Background due to our daily clinical and laboratory practice, we realized that primary care physicians of Cyprus (public & private sector), as well as other medical specialties, are not familiar with the clinical significance of autoantibodies used to diagnose autoimmune rheumatological diseases. This resulted to an increasing number of orders for autoantibodies, which were irrelevant to the person's condition, leading to a high expenditure for tests not clinically needed, whereas the laboratory was not able to respond to the demand with the available resources (human, hardware, economic).
Objectives (a) to persuade, through education, all the primary care physicians of Cyprus to order autoantibodies up to the point of the primary healthcare level and (b) to minimize the number of unneeded orders, as well as the expenditure, and save resources. To accomplish this target, we created an algorithm for ordering antinuclear antibodies (ANA). Mainly the primary care physicians should use the algorithm as a protocol.

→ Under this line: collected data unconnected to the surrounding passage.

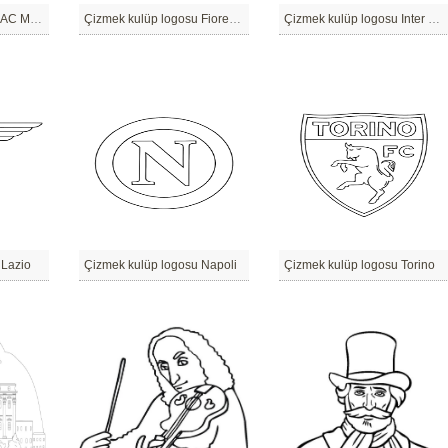
Çizmek kulüp logosu AC Milan
Çizmek kulüp logosu Fiorentina
Çizmek kulüp logosu Inter Milan
 Lazio
Çizmek kulüp logosu Napoli
Çizmek kulüp logosu Torino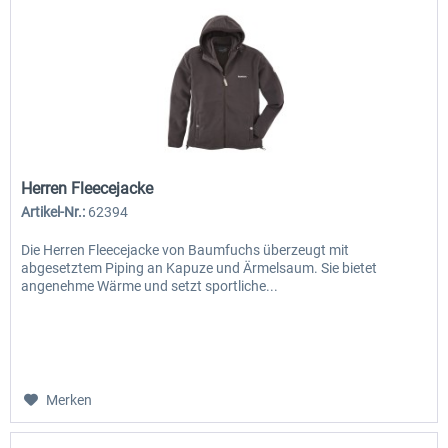
Herren Fleecejacke
Artikel-Nr.:
62394
Die Herren Fleecejacke von Baumfuchs überzeugt mit
abgesetztem Piping an Kapuze und Ärmelsaum. Sie bietet
angenehme Wärme und setzt sportliche...
Merken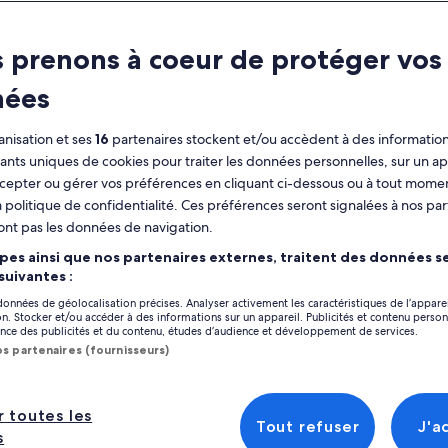
 prenons à coeur de protéger vos
nées
nisation et ses
16
partenaires stockent et/ou accèdent à des information
ment
Avis
fiants uniques de cookies pour traiter les données personnelles, sur un ap
cepter ou gérer vos préférences en cliquant ci-dessous ou à tout momen
 politique de confidentialité. Ces préférences seront signalées à nos par
ractéristiques
ont pas les données de navigation.
Annulation
3 h
pes ainsi que nos partenaires externes, traitent des données se
gratuite
 suivantes :
disponible
 données de géolocalisation précises. Analyser activement les caractéristiques de l’appare
tion. Stocker et/ou accéder à des informations sur un appareil. Publicités et contenu perso
Coupon sur
Confirmation
ce des publicités et du contenu, études d’audience et développement de services.
mobile
immédiate
os partenaires (fournisseurs)
Afficher
Plusieurs langues
Emplacement de l’
perçu
r toutes les
Tout refuser
J'a
s
San José State Uni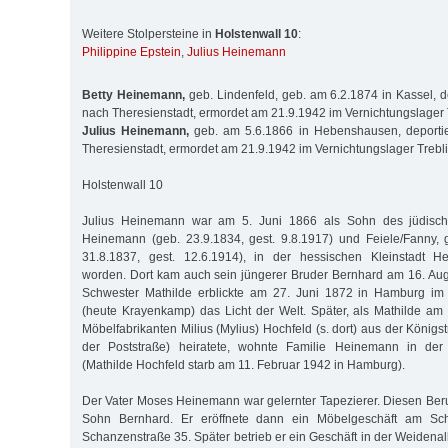
Weitere Stolpersteine in
Holstenwall 10
:
Philippine Epstein
,
Julius Heinemann
Betty Heinemann,
geb. Lindenfeld, geb. am 6.2.1874 in Kassel, d
nach Theresienstadt, ermordet am 21.9.1942 im Vernichtungslager 
Julius Heinemann,
geb. am 5.6.1866 in Hebenshausen, deporti
Theresienstadt, ermordet am 21.9.1942 im Vernichtungslager Trebl
Holstenwall 10
Julius Heinemann war am 5. Juni 1866 als Sohn des jüdisc
Heinemann (geb. 23.9.1834, gest. 9.8.1917) und Feiele/Fanny, 
31.8.1837, gest. 12.6.1914), in der hessischen Kleinstadt 
worden. Dort kam auch sein jüngerer Bruder Bernhard am 16. Aug
Schwester Mathilde erblickte am 27. Juni 1872 in Hamburg im
(heute Krayenkamp) das Licht der Welt. Später, als Mathilde a
Möbelfabrikanten Milius (Mylius) Hochfeld (s. dort) aus der Königst
der Poststraße) heiratete, wohnte Familie Heinemann in der
(Mathilde Hochfeld starb am 11. Februar 1942 in Hamburg).
Der Vater Moses Heinemann war gelernter Tapezierer. Diesen Beruf
Sohn Bernhard. Er eröffnete dann ein Möbelgeschäft am Sc
Schanzenstraße 35. Später betrieb er ein Geschäft in der Weidena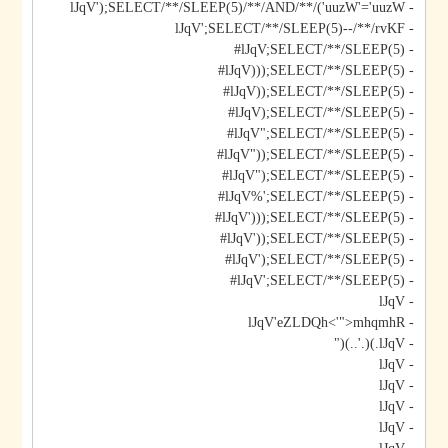
- lJqV');SELECT/**/SLEEP(5)/**/AND/**/('uuzW'='uuzW
- lJqV';SELECT/**/SLEEP(5)--/**/rvKF
- lJqV;SELECT/**/SLEEP(5)#
- lJqV)));SELECT/**/SLEEP(5)#
- lJqV));SELECT/**/SLEEP(5)#
- lJqV);SELECT/**/SLEEP(5)#
- lJqV";SELECT/**/SLEEP(5)#
- lJqV"));SELECT/**/SLEEP(5)#
- lJqV");SELECT/**/SLEEP(5)#
- lJqV%';SELECT/**/SLEEP(5)#
- lJqV')));SELECT/**/SLEEP(5)#
- lJqV'));SELECT/**/SLEEP(5)#
- lJqV');SELECT/**/SLEEP(5)#
- lJqV';SELECT/**/SLEEP(5)#
- lJqV
- lJqV'eZLDQh<'">mhqmhR
- lJqV.)(.'..)("
- lJqV
- lJqV
- lJqV
- lJqV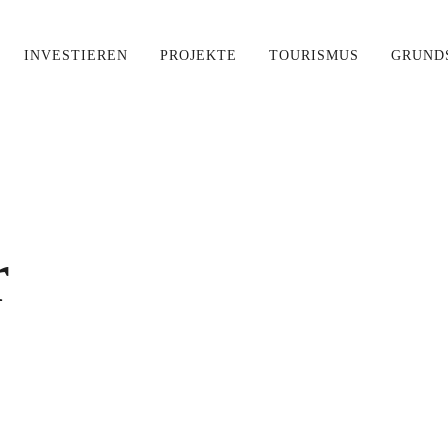
INVESTIEREN
PROJEKTE
TOURISMUS
GRUND
 für Ihre Suche nach '
{{searchst
r
tag
MEHR ERFAHREN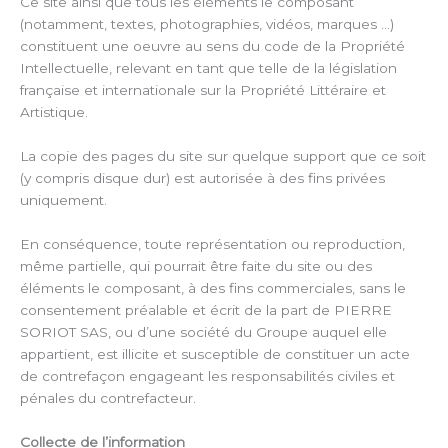
Ce site ainsi que tous les éléments le composant
(notamment, textes, photographies, vidéos, marques …)
constituent une oeuvre au sens du code de la Propriété
Intellectuelle, relevant en tant que telle de la législation
française et internationale sur la Propriété Littéraire et
Artistique.
La copie des pages du site sur quelque support que ce soit
(y compris disque dur) est autorisée à des fins privées
uniquement.
En conséquence, toute représentation ou reproduction,
même partielle, qui pourrait être faite du site ou des
éléments le composant, à des fins commerciales, sans le
consentement préalable et écrit de la part de PIERRE
SORIOT SAS, ou d’une société du Groupe auquel elle
appartient, est illicite et susceptible de constituer un acte
de contrefaçon engageant les responsabilités civiles et
pénales du contrefacteur.
Collecte de l’information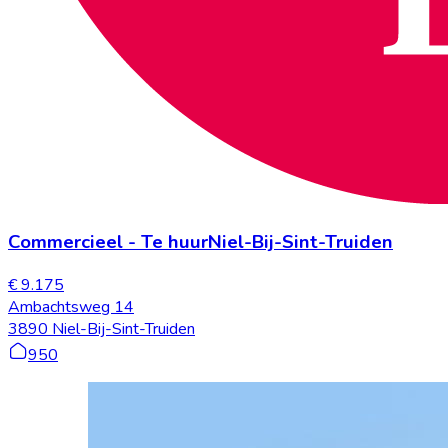
Commercieel
-
Te huur
Niel-Bij-Sint-Truiden
€ 9.175
Ambachtsweg 14
3890 Niel-Bij-Sint-Truiden
950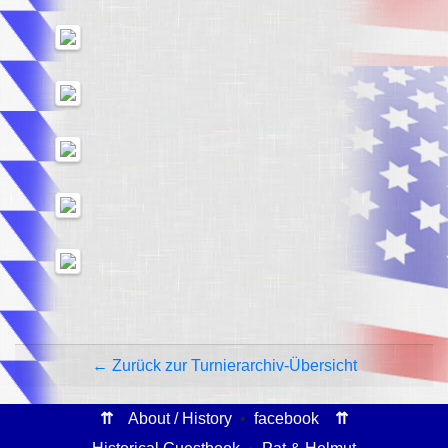
← Zurück zur Turnierarchiv-Übersicht
⇈
About / History
•
facebook
⇈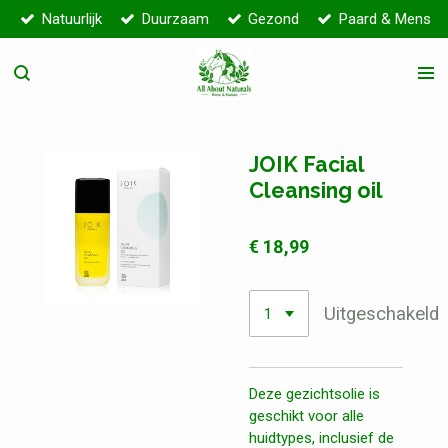
Natuurlijk
Duurzaam
Gezond
Paard & Mens
Ga
direct
naar
de
hoofdinhoud
JOIK Facial
Cleansing oil
€ 18,99
Uitgeschakeld
Deze gezichtsolie is
geschikt voor alle
huidtypes, inclusief de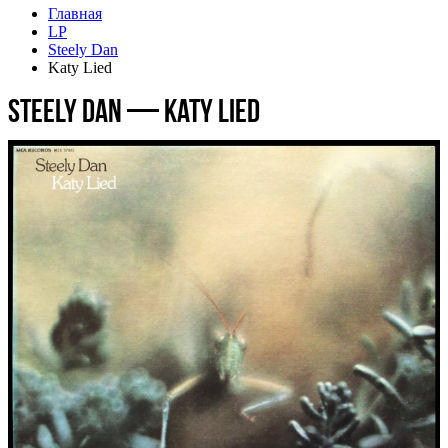
Главная
LP
Steely Dan
Katy Lied
Steely Dan — Katy Lied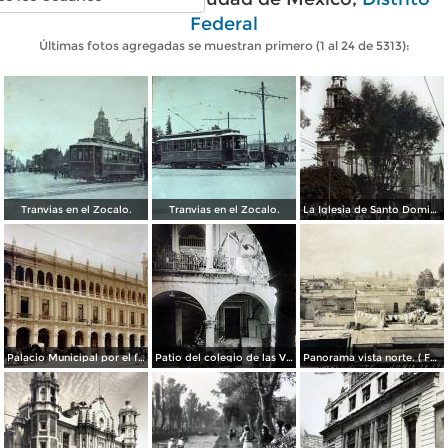
Federal
Últimas fotos agregadas se muestran primero (1 al 24 de 5313):
Tranvias en el Zocalo.
Tranvias en el Zocalo.
La Iglesia de Santo Domingo.
Palacio Municipal por el fotografo Hugo Brehme..
Patio del colegio de las Vizcainas por el fotografo Hugo Brehme.
Panorama vista norte. ( Fechada el 20 de Junio de 1905 ).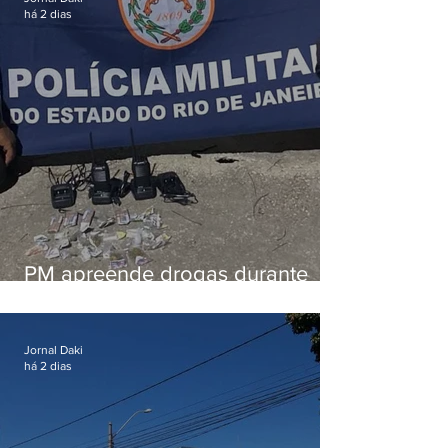
há 2 dias
PM apreende drogas durante
patrulhamento em Maricá
Jornal Daki
há 2 dias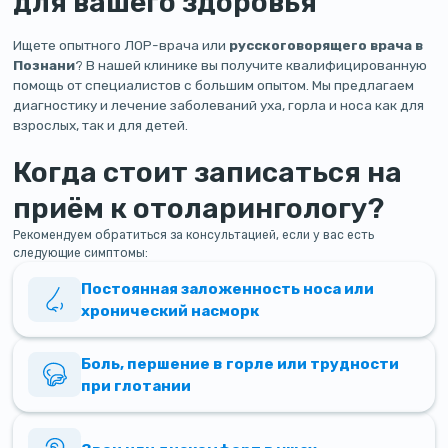
для вашего здоровья
Ищете опытного ЛОР-врача или
русскоговорящего врача в
Познани
? В нашей клинике вы получите квалифицированную
помощь от специалистов с большим опытом. Мы предлагаем
диагностику и лечение заболеваний уха, горла и носа как для
взрослых, так и для детей.
Когда стоит записаться на
приём к отоларингологу?
Рекомендуем обратиться за консультацией, если у вас есть
следующие симптомы:
Постоянная заложенность носа или
хронический насморк
Боль, першение в горле или трудности
при глотании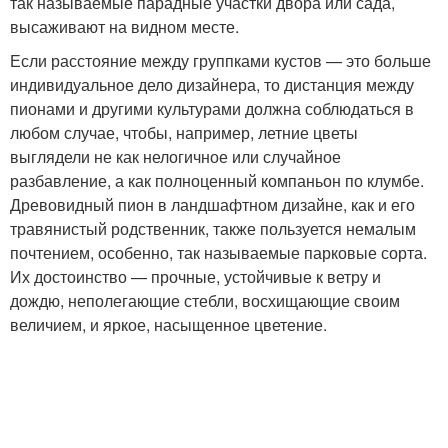
так называемые парадные участки двора или сада,
высаживают на видном месте.
Если расстояние между группками кустов — это больше
индивидуальное дело дизайнера, то дистанция между
пионами и другими культурами должна соблюдаться в
любом случае, чтобы, например, летние цветы
выглядели не как нелогичное или случайное
разбавление, а как полноценный компаньон по клумбе.
Древовидный пион в ландшафтном дизайне, как и его
травянистый родственник, также пользуется немалым
почтением, особенно, так называемые парковые сорта.
Их достоинство — прочные, устойчивые к ветру и
дождю, неполегающие стебли, восхищающие своим
величием, и яркое, насыщенное цветение.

Methods we searched the literature to find (a) existing algorithms for ordering the ANA, as well as other autoantibodies that should be performed if ANA is found positive and (b) the relevant scientific evidence to guide primary care physicians while ordering ANA. In addition, we planned educational lectures for all the primary care physicians (public & private sector). Our scope was to develop an algorithm that guides the primary care physician to order antinuclear antibodies only if the person's symptoms are relevant to an autoimmune rheumatological disease.
Results we found algorithms from different sources (university clinics, scientific societies [medical and laboratory], commercial companies producing autoantibody kits). Most of the algorithms found were focusing on the suspected disease, for which the relevant autoantibodies should be ordered. We established an algorithm targeting the primary care physicians: they should only order antinuclear antibodies if an autoimmune rheumatology disease is suspected; if ANA is negative, then an autoimmune disease does not exist and the test should never be repeated (unless there is an important reason); if ANA is positive, then the person should be sent for a consultation to a rheumatologist, who is responsible to take the medical history, examine clinically the person and decide if there is a need or not to order for any other autoantibodies, if an autoimmune rheumatology condition is still suspected. The developed algorithm was communicated (year 2014) to the primary care physicians through lectures in small teams (it was repeated in seven different teams, and captured almost all). The Cyprus Rheumatology Society acknowledged the algorithm, whereas the Health Insurance Organization, with the Ministry of Health, organized the educational part.
Conclusions the development and establishment (years 2015–2016) of the algorithm for the ordering of antinuclear antibodies by the primary care physicians, changed their attitude towards ordering nowadays with more scientific and evidenced based criteria. This was seen on the lower numbers of orders of antinuclear antibodies within these two years.